EXERCISE PROMPT:
Lay out the following lines from the records as a JSON list of strings, one string per line, with blank lines left out. Begin at the line that has "Number of red potted plants visible: 3" and stop after the line that has "Number of shakers visible: 21".

Dataset items:
════════════════
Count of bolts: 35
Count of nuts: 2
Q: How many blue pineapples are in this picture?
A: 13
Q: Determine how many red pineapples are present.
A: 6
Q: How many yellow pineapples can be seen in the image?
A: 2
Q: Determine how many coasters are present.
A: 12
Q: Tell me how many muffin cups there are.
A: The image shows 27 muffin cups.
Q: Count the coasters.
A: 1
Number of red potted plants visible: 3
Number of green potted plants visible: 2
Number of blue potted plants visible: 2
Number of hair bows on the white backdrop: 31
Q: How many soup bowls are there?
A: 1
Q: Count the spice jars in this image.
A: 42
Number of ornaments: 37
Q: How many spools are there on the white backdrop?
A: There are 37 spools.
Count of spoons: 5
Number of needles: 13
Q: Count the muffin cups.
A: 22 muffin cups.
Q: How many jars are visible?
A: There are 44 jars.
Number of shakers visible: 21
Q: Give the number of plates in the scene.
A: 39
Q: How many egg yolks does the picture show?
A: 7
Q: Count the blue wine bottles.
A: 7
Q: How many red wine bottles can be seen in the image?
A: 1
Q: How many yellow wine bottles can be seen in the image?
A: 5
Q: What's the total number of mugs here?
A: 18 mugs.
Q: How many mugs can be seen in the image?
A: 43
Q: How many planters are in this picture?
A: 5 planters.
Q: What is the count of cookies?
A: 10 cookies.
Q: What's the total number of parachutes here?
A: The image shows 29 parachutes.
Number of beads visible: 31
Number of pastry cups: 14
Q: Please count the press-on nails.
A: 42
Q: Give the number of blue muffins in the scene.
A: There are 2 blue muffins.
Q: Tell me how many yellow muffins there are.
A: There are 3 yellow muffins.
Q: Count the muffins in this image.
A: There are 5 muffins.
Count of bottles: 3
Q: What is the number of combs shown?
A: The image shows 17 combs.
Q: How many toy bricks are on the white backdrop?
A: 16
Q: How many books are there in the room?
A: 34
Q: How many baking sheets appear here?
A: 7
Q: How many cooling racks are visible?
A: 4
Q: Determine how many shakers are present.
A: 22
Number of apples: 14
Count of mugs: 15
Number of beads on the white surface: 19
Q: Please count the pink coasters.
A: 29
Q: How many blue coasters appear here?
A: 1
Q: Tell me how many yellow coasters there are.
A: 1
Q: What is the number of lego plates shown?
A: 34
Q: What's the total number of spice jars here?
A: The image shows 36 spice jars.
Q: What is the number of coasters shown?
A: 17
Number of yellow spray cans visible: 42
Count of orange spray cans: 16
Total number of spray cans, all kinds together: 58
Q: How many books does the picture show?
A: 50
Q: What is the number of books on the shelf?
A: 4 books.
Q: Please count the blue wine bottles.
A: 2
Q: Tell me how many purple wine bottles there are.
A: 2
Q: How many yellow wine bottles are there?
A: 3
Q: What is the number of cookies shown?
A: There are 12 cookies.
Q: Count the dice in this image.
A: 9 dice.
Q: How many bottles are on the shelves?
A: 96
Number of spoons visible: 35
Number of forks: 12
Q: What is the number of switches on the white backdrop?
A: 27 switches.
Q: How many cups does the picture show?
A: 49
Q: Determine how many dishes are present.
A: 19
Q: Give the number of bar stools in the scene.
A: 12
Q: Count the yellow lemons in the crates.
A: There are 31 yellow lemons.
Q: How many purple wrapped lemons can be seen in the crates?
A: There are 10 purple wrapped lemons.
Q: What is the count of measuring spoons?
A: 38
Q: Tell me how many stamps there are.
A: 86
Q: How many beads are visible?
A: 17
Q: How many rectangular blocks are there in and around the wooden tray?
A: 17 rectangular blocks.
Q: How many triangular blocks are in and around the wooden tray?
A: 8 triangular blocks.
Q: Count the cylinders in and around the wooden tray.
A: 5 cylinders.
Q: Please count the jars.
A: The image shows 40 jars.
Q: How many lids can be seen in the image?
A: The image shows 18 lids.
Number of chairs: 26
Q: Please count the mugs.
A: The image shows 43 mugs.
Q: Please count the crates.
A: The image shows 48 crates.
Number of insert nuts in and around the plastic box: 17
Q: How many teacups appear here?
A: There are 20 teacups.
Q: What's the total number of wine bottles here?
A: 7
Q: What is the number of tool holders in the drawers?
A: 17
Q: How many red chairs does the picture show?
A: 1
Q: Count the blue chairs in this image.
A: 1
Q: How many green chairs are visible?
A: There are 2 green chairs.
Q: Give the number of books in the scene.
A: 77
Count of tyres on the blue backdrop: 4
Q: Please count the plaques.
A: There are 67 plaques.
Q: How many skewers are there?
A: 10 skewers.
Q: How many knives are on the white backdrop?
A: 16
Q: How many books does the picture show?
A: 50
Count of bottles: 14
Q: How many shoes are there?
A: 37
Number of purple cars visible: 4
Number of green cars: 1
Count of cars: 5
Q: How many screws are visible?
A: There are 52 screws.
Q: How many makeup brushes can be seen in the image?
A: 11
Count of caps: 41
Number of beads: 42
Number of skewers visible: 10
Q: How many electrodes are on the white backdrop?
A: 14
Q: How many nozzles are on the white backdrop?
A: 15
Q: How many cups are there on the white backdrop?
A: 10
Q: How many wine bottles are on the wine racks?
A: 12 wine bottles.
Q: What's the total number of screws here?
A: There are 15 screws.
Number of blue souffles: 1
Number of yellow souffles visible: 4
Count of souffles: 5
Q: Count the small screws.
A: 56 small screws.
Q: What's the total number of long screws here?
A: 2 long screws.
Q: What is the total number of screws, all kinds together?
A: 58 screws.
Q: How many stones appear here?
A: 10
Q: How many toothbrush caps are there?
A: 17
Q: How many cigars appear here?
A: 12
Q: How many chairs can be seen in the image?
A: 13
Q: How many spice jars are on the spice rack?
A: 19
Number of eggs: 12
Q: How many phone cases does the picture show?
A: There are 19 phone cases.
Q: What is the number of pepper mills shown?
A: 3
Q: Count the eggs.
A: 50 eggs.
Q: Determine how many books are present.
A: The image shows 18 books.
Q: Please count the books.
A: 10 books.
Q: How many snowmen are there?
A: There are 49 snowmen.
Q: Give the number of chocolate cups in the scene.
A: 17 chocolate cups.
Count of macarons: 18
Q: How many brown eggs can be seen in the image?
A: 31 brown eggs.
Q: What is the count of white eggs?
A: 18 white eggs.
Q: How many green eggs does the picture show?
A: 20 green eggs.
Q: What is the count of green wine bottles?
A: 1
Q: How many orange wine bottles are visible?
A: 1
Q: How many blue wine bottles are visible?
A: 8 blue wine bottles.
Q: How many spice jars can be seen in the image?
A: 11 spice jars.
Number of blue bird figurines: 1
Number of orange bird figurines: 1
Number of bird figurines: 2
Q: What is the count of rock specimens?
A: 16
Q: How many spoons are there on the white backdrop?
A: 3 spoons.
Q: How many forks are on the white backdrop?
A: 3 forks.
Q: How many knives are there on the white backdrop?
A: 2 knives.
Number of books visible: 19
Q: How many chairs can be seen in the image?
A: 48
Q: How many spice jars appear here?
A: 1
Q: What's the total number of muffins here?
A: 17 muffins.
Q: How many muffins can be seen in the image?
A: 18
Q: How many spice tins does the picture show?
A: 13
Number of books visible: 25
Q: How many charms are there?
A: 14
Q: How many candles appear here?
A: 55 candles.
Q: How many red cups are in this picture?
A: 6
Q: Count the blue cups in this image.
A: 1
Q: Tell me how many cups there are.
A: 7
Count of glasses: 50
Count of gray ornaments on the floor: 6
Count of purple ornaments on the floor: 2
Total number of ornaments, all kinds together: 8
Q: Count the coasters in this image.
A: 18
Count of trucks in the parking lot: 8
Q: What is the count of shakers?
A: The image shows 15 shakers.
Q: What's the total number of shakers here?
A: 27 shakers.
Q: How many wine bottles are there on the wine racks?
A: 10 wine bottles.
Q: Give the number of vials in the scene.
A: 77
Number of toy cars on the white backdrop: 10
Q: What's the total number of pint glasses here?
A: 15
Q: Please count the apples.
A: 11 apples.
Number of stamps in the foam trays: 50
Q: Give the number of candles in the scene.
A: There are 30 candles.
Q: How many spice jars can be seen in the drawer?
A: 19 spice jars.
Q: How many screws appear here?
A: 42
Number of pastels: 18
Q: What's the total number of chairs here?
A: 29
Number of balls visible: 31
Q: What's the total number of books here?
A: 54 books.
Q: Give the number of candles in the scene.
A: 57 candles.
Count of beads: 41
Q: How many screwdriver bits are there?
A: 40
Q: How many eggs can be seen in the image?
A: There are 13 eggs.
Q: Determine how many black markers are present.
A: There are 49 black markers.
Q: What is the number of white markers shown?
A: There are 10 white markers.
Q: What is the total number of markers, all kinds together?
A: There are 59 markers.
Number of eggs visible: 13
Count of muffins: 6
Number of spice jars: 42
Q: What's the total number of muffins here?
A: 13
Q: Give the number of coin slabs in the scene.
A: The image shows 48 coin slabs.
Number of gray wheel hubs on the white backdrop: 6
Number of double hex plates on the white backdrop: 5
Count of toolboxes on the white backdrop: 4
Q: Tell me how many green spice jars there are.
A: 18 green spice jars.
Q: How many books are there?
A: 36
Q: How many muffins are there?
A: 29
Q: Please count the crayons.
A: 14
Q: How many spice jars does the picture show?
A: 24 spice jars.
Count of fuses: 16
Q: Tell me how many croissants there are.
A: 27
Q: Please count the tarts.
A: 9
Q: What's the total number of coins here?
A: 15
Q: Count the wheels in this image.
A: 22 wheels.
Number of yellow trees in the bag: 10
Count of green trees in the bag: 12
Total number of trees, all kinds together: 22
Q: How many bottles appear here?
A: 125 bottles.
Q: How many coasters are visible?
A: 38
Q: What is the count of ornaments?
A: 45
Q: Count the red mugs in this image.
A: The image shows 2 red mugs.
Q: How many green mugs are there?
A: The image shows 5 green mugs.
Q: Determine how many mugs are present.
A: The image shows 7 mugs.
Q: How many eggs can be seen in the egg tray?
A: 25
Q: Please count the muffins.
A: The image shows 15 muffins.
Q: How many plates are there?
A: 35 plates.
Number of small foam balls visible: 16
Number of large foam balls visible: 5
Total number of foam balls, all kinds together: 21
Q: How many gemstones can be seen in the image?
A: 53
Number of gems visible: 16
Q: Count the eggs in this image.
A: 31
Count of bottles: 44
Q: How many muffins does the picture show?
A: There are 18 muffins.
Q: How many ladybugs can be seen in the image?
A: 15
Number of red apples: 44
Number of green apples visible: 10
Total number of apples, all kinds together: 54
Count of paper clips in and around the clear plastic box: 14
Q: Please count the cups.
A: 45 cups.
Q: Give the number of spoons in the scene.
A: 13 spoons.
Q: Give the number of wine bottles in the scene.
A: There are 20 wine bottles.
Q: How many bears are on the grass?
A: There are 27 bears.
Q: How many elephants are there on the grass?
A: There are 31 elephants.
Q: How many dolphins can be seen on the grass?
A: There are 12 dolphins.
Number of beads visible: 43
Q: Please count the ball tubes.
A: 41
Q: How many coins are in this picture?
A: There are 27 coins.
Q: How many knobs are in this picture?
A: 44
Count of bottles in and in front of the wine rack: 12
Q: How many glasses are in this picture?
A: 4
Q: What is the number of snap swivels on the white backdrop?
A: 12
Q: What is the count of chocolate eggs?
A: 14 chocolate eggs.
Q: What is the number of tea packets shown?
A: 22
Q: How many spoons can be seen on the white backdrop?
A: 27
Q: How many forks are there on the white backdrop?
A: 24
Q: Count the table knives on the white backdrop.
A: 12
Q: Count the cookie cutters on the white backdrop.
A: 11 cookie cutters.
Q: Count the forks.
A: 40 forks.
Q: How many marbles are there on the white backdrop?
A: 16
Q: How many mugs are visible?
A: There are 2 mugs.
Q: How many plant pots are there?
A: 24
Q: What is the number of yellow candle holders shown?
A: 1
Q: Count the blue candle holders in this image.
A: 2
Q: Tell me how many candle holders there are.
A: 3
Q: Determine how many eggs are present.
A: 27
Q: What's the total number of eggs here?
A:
════════════════
SOLUTION BELOW:
[
  "Number of red potted plants visible: 3",
  "Number of green potted plants visible: 2",
  "Number of blue potted plants visible: 2",
  "Number of hair bows on the white backdrop: 31",
  "Q: How many soup bowls are there?",
  "A: 1",
  "Q: Count the spice jars in this image.",
  "A: 42",
  "Number of ornaments: 37",
  "Q: How many spools are there on the white backdrop?",
  "A: There are 37 spools.",
  "Count of spoons: 5",
  "Number of needles: 13",
  "Q: Count the muffin cups.",
  "A: 22 muffin cups.",
  "Q: How many jars are visible?",
  "A: There are 44 jars.",
  "Number of shakers visible: 21"
]